-------- Data block

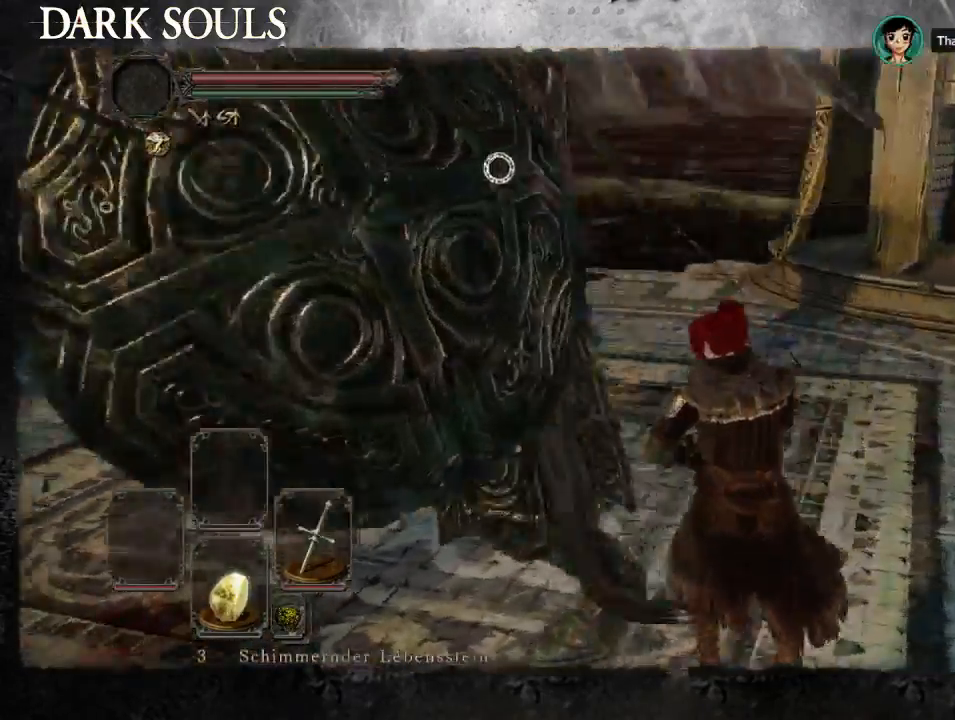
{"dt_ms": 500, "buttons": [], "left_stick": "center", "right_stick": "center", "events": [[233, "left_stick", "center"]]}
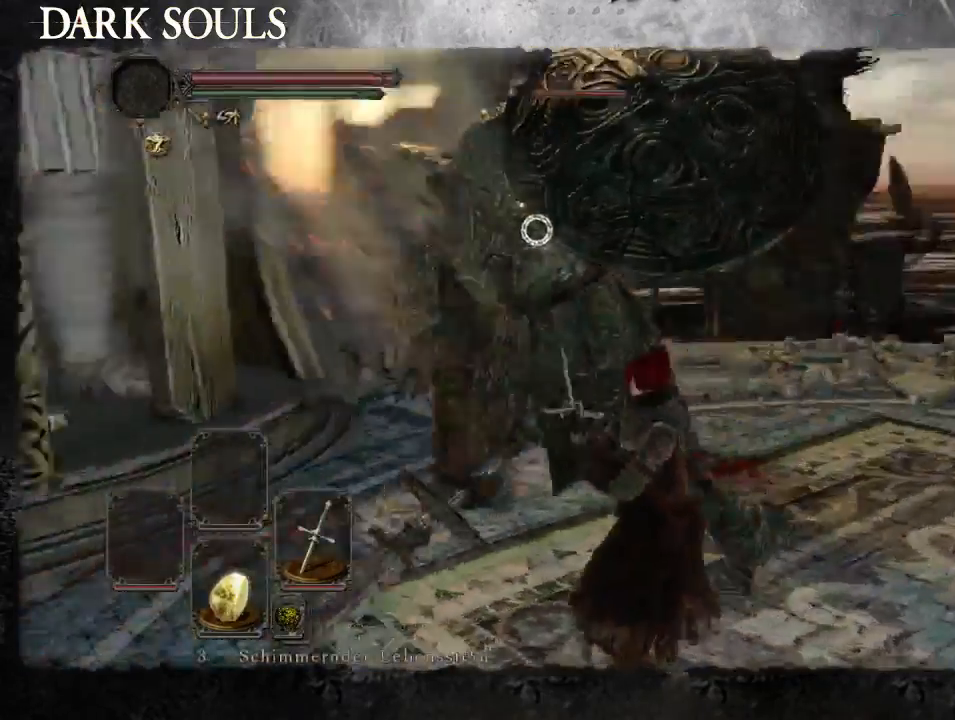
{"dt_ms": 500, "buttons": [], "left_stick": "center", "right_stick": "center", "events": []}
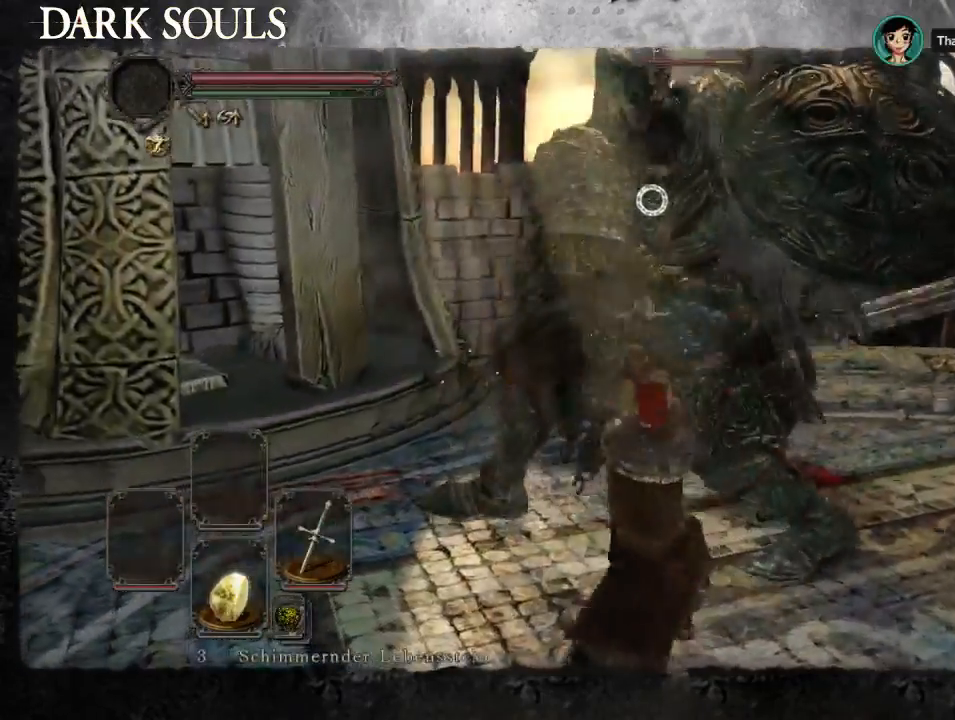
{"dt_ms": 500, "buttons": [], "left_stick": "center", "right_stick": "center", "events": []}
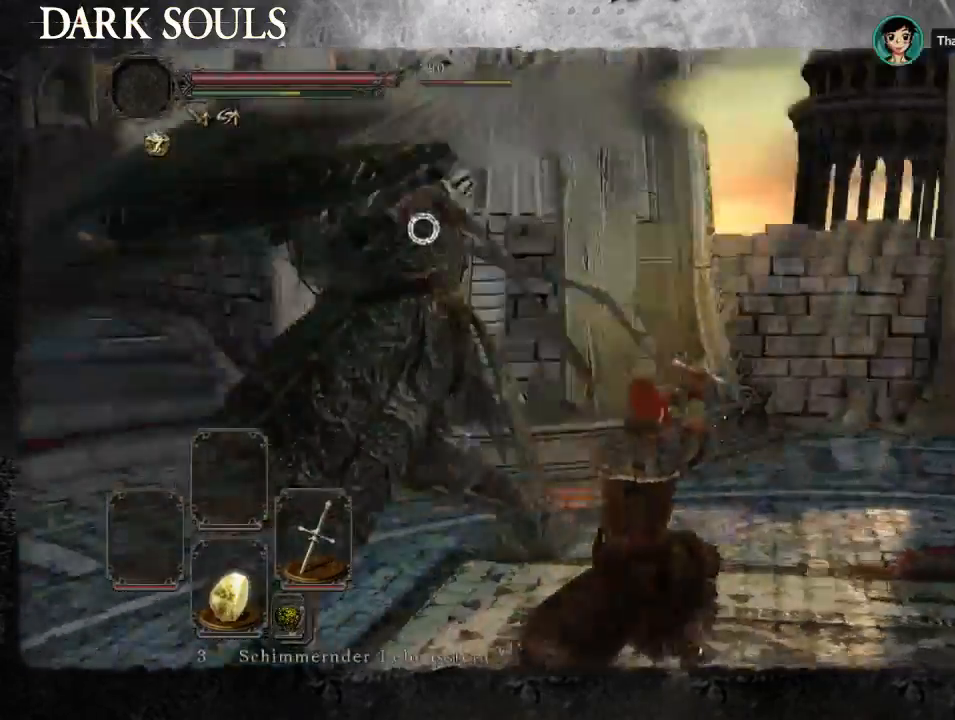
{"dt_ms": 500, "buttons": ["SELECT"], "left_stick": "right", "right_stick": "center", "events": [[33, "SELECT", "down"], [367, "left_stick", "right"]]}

----------------

What the task requires
The whole listing above should be restated word for word, minus any images.

Task response
{"dt_ms": 500, "buttons": [], "left_stick": "center", "right_stick": "center", "events": [[233, "left_stick", "center"]]}
{"dt_ms": 500, "buttons": [], "left_stick": "center", "right_stick": "center", "events": []}
{"dt_ms": 500, "buttons": [], "left_stick": "center", "right_stick": "center", "events": []}
{"dt_ms": 500, "buttons": ["SELECT"], "left_stick": "right", "right_stick": "center", "events": [[33, "SELECT", "down"], [367, "left_stick", "right"]]}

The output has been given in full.